Victoria Santa Cruz

Victoria Eugenia Santa Cruz Gamarra (born 27 October 1922; died August 30, 2014[1]) was an Afro-Peruvian folklorist, activist and music person. Her father was Nicomedes Santa Cruz Aparicio and her mother was Victoria Gamarra.Her Mom spoke only Spanish and had a love of dance.[2] She started working on stage with the group Cumanana (1958) where she worked with her younger brother Nicomedes Santa Cruz Gamarra famous poet and decimist. She received an scholarship by the French government and traveled to Paris to study choreography. Here, she succeeded as the creator and designer of the wardrobe for the play El Retablo de Don Cristóbal by Federico García Lorca.

Back in Peru she founded the dance company Teatro y Danzas Negras del Perú, with who she presented many shows in national theaters and television.
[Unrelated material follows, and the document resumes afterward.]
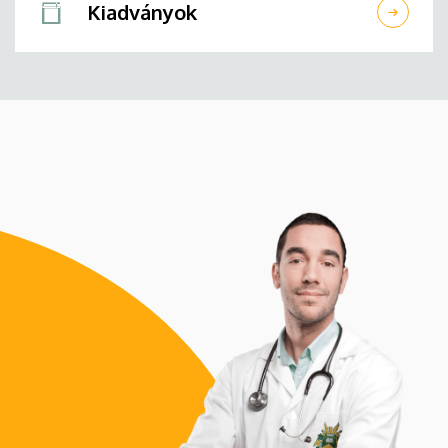
Kiadványok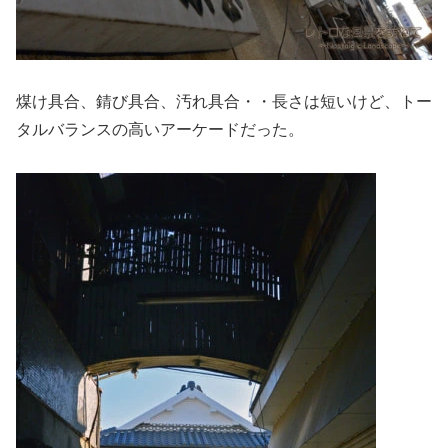
煤け具合、錆び具合、汚れ具合・・長さは短いけど、トー
タルバランスの高いアーケードだった。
This group represented Peru in the festivities for the occasion of the Olympic Games in Mexico, 1968 where they received a medal and diploma for their work.

Later, in 1969 she left on a tour to different cities in the United States and when she came back to Lima in May, she was named director of the Centro de Arte Folclórico, today Escuela de Folklore. In the first Festival and Latin American Seminary of Television organized by Catholic University of Chile in 1970 she won the award for the best folclorist, and the next year she was invited by the government of Colombia to participate in the Festival of Cali. She participated as the scene director for the first Black Art Festival of Peru in 1971.

Victoria Santa Cruz would go on to be called "the mother of Afro Peruvian dance and theatre."[3] Along with her brother, Nicomedes Santa Cruz, she is credited as significant in a revival of Afro-Peruvian culture in the 1960s and 1970s. They both came from a long-line of artists and intellectuals. For her part she is said to have had "Afrocentrism" influences in her view of dance trying to discover "ancestral memory" of African forms. She helped to found the Cumanana company.[4]